• [Task to complete]:
Restate the listing below word for word; no pictures belong in the copy.

• [Information shown]:
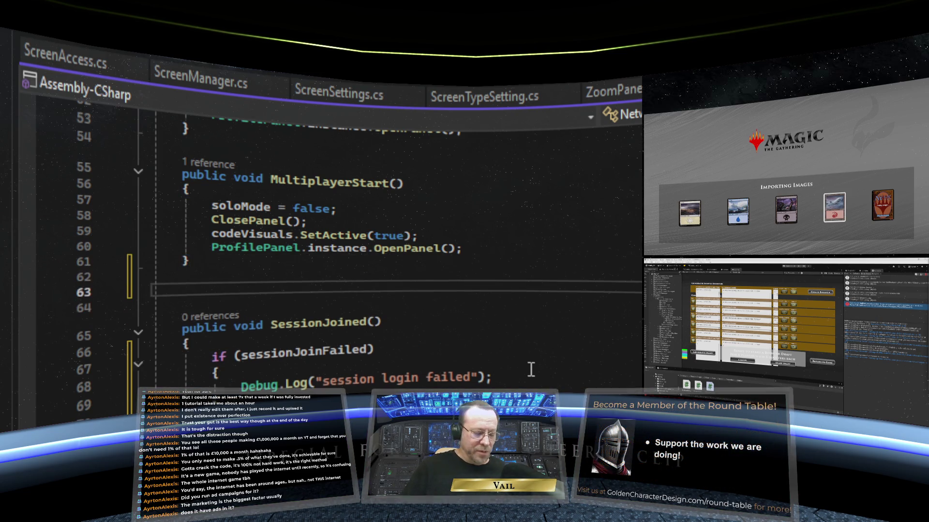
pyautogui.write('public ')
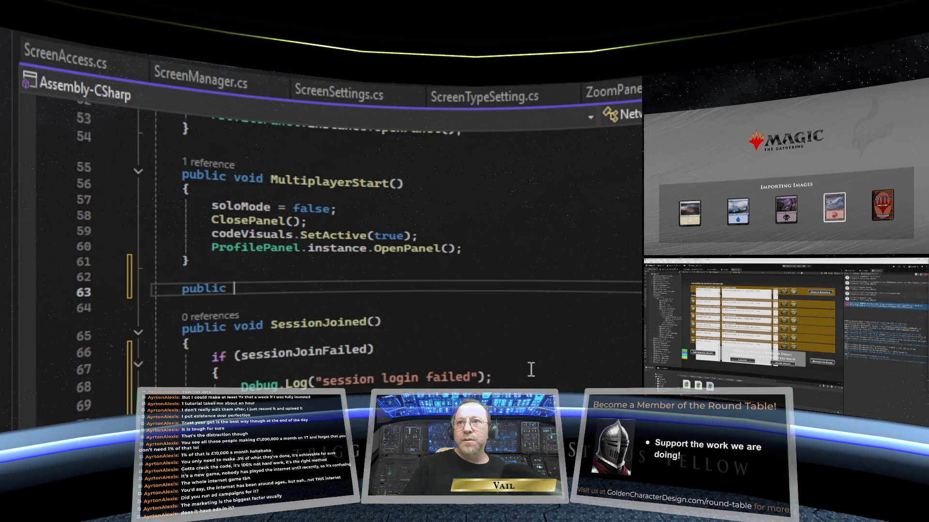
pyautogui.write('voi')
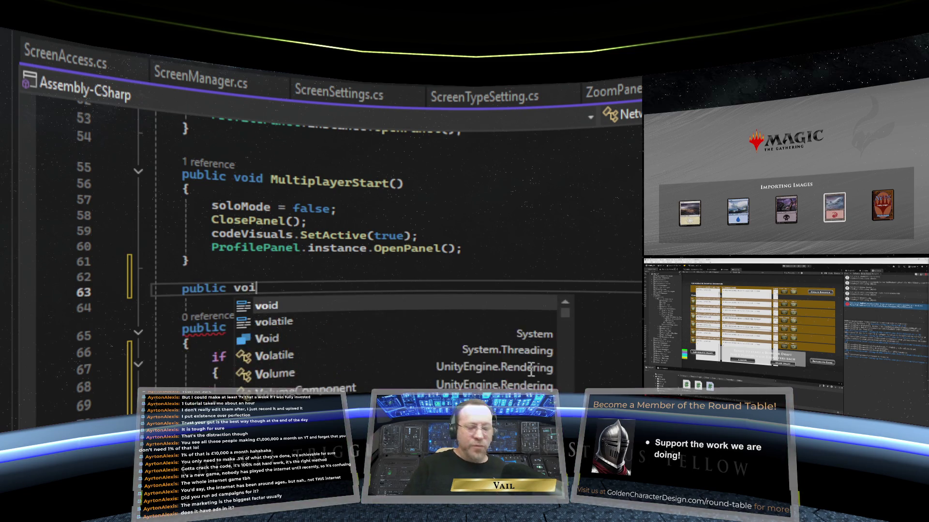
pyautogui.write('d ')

• [Written answer]:
pyautogui.write('public ')
pyautogui.write('voi')
pyautogui.write('d ')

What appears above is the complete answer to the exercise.